The deltoids use a Damped Track Constraint to always point at a position on the upper arm (again analogous to a muscle insertion point). They can be translated and scaled, and rotated in one of the three axes, to tweak the deformation at the shoulder.

In the elbows, the “bone” bone is static – it represent the “point” of the ulna we call the elbow, across which the skin is stretched as the arm flexes at this joint. It overrides the influence of the upper and lower arm bones. The “tendon” bone is essentially a corrective to prevent soda-straw collapse of the inside of he arm. Again using a Transform Constraint to have the forearm Rotation change the tendon’s Location, the inner surface of the arm is stretched out as the arm is flexed to prevent the usual “kink” at that area that simple weight-painting between the upper & lower arm bones causes. This is again an analogy to anatomy – the tendon that connects the lower end of the bicep to the upper part of the forearm bones (as well as other volume-maintaining tissues) acts to keep the skin from creasing very deeply until the arm is fully flexed.

I’ll see about putting together a movie of the action, but not having OpenGL animation capability is a big drawback in that regard.

Karl, this look amazing! Lovely character and she is movin’ :wink: Keep in mind that there are some people around that would love to put their sweaty fingers on that beauty (first and foremost the rig) :wink:

Keep us posted!

Hip deep in weight painting!

Thanks, 'ski! “Sweaty hands,” huh? On the rig, huh? Yeah, right :wink:

Movin’ along, I’ve used my experience from Kata in setting up a fairly extreme pose to get the correctives for the hip/thigh joints working properly. In Kata I had scripted correctives that really didn’t do a great job for this pose, an aerial split or grand jeté, so I made sure this time 'round I had this problem solved before starting the animation. The bones shown basically grab the verts in the “creases” of the thigh joint and pull them out to maintain an approximate constant volume for the joint area even under extreme flex.

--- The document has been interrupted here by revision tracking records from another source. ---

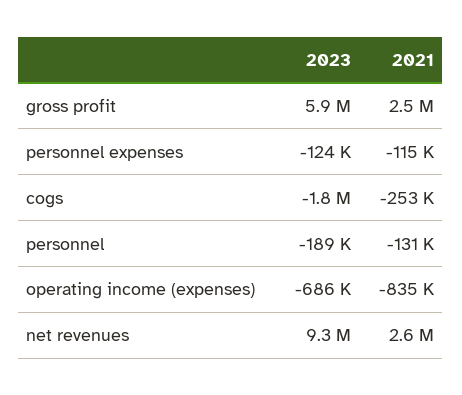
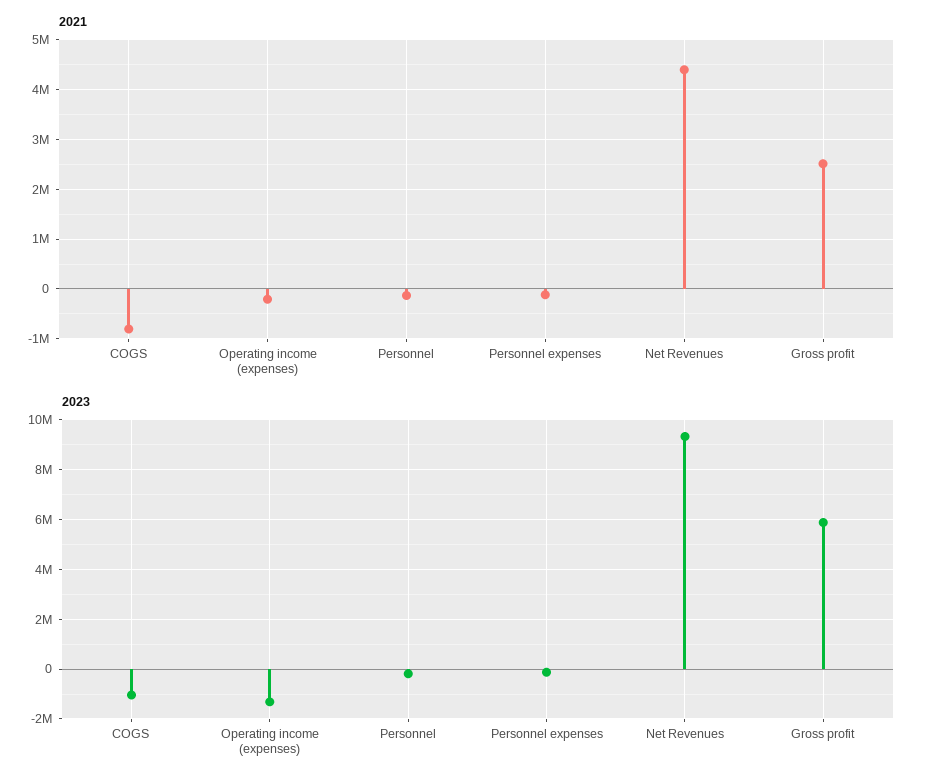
  {
    "2023": {
      "gross profit": 5900000,
      "personnel expenses": -124000,
-     "cogs": -1800000,
+     "cogs": -1000000,
      "personnel": -189000,
-     "operating income (expenses)": -686000,
+     "operating income (expenses)": -1250000,
      "net revenues": 9300000
    },
    "2021": {
      "gross profit": 2500000,
      "personnel expenses": -115000,
-     "cogs": -253000,
+     "cogs": -800000,
      "personnel": -131000,
-     "operating income (expenses)": -835000,
+     "operating income (expenses)": -200000,
-     "net revenues": 2600000
+     "net revenues": 4400000
    }
  }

This is not a particularly elegant solution, as the leg motions range is so large that the constraints/drivers I plan for them will only roughly approximate final positions for the corrective bones – considerable hand-tweaking will be needed. Getting the creases to evert smoothly required a great deal of finicky weight painting, often using a brush weight of around .01 on individual vertices. This was complicated by the need to have two crease correctors, one for the side and rear, and one for the front, for both right & left joints. With the pelvis & thigh bone influences also involved, it meant having to balance three or four influences on almost all the verts in these areas; four bones influencing any one vertex is about as many as you want to permit, otherwise it gets really tricky finding the right balance. I have about 20 hours into just the weight painting of these joints, but the results are worth the effort:

While plodding through the weight painting I came up with a different approach I want to try using a “volume object” inside the joint, which the mesh surface rides over like skin over a bone or muscle; this will employ the Shrinkwrap modifier. I’ve done something similar with the Othello face rig’s eyelids, so I know the principle is sound, but making it work in this application may be a lot trickier. But if it does work, it may completely eliminate the need for such corrective bones as shown above,

A Truly Grand Jeté

The previous pose was useful while setting up the constraints that drive the corrective bones for this model, but to really test the range of leg deformation (and shoulders, back & chest as well), I tried matching a pose I found as a ref:
Some ballet & dance images

I came close, but the human body is remarkably flexible, and the ballerina manages even more extreme “deformations” than my model can manage! But this character won’t be doing any classical dancing, this is just a means of stressing the rig’s and model’s capabilities, as well as a pretty picture. :smiley:

Why is she always wearing boots? 'Cause she has no feet. Modeling feet & toes is time-consuming, and since the character will always wear some sort of footwear, no need to spend the hours on those details.